Multi-heterostructured spin-valve junction of vertical FLG/MoSe2/FLG
Muhammad Farooq Khan,
Shania Rehman,
Malik Abdul Rehman,
Rizwan Ur Rehman Sagar,
Deok-kee Kim,
H. M. Waseem Khalil,
Pragati A. Shinde,
Najam ul Hassan,
Pradeep Raj Sharma,
Jonghwa Eom,
Seong Chan Jun
Affiliations
Muhammad Farooq Khan
Department of Electrical Engineering, Sejong University, 209 Neungdong-ro, Gwangjin-gu, South Korea
Shania Rehman
Department of Electrical Engineering, Sejong University, 209 Neungdong-ro, Gwangjin-gu, South Korea
Malik Abdul Rehman
Department of Nanotechnology and Advanced Material Engineering and Graphene Research Institute, Sejong University, Seoul 05006, South Korea
Rizwan Ur Rehman Sagar
School of Materials Science and Engineering, Jiangxi University of Science and Technology, Jiangxi 341000, People’s Republic of China
Deok-kee Kim
Department of Electrical Engineering, Sejong University, 209 Neungdong-ro, Gwangjin-gu, South Korea
H. M. Waseem Khalil
Department of Electrical Engineering, College of Engineering and Technology, University of Sargodha, Sargodha, Pakistan
Pragati A. Shinde
School of Mechanical Engineering, Yonsei University, 50 Yonsei-ro, Seodaemun-gu, Seoul 03722, South Korea
Najam ul Hassan
University of Central Punjab, Sargodha, Pakistan
Pradeep Raj Sharma
Department of Physics and Astronomy and Graphene Research Institute-Texas Photonics Center International Research Center (GRI–TPC IRC), Sejong University, Seoul 05006, South Korea
Jonghwa Eom
Department of Physics and Astronomy and Graphene Research Institute-Texas Photonics Center International Research Center (GRI–TPC IRC), Sejong University, Seoul 05006, South Korea
Seong Chan Jun
School of Mechanical Engineering, Yonsei University, 50 Yonsei-ro, Seodaemun-gu, Seoul 03722, South Korea
Two-dimensional (2D) layered materials and their heterostructures have opened a new avenue for next-generation spintronic applications, benefited by their unique electronic properties and high crystallinity with an atomically flat surface.
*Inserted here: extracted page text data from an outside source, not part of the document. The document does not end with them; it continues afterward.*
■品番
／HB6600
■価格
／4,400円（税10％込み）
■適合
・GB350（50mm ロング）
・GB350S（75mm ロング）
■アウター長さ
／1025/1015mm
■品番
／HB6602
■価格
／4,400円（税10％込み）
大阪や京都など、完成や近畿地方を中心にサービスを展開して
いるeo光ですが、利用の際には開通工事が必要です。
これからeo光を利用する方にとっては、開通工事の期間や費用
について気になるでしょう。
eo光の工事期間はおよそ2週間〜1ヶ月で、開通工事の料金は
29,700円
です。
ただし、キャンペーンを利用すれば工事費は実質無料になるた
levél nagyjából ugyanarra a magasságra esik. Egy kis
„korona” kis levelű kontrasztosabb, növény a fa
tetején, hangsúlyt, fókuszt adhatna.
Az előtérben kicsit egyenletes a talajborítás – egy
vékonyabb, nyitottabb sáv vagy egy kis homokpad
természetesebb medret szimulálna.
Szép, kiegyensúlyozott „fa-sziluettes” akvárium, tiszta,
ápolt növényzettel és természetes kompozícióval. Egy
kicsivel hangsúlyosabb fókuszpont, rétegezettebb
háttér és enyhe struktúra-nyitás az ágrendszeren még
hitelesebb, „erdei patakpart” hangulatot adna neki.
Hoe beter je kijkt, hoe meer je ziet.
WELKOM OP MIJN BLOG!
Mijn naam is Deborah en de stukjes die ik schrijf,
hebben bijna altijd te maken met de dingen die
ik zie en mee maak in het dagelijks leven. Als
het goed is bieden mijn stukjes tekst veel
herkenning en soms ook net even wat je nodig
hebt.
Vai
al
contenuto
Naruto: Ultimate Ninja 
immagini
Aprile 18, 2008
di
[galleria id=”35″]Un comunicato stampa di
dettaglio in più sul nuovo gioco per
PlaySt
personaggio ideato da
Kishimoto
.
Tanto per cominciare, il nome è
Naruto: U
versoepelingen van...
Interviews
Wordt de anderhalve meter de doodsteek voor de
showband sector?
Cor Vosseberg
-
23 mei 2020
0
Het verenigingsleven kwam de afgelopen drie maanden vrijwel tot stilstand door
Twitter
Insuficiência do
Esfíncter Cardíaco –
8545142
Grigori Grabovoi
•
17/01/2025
Here, we report magnetoresistance of vertical magnetic spin-valve devices with multi-layer (ML) MoSe2 and its heterostructures with few-layer graphene (FLG). We employed a micro-fabrication procedure to form ultraclean ferromagnetic–non-magnetic–ferromagnetic interfaces to elucidate the intrinsic spin-transferring mechanism through both an individual material and combinations of 2D layered materials. However, it is revealed that the polarity of tunneling magnetoresistance (TMR) is independent of non-magnetic spacers whether the spin valve is composed of a single material or a hybrid structure, but it strongly depends on the interfaces between ferromagnetics (FMs) and 2D materials. We observed positive spin polarizations in ML-MoSe2 and FLG/ML-MoSe2/FLG tunnel junctions, whereas spin-valve devices comprised of FLG/ML-MoSe2 showed a reversed spin polarization and demonstrated a negative TMR. Importantly, in Co/FLG/ML-MoSe2/FLG/NiFe devices, the polarization of spin carriers in the FM/FLG interface remained conserved during tunneling through MoSe2 flakes in spin-transferring events, which is understandable by Julliere’s model. In addition, large TMR values are investigated at low temperatures, whereas at high temperatures, the TMR ratios are deteriorated. Furthermore, the large values of driving ac-current also quenched the amplitude of TMR signals. Therefore, our observations suggest that the microscopic spin-transferring mechanism between ferromagnetic metals and 2D materials played a momentous role in spin-transferring phenomena in vertical magnetic spin-valve junctions.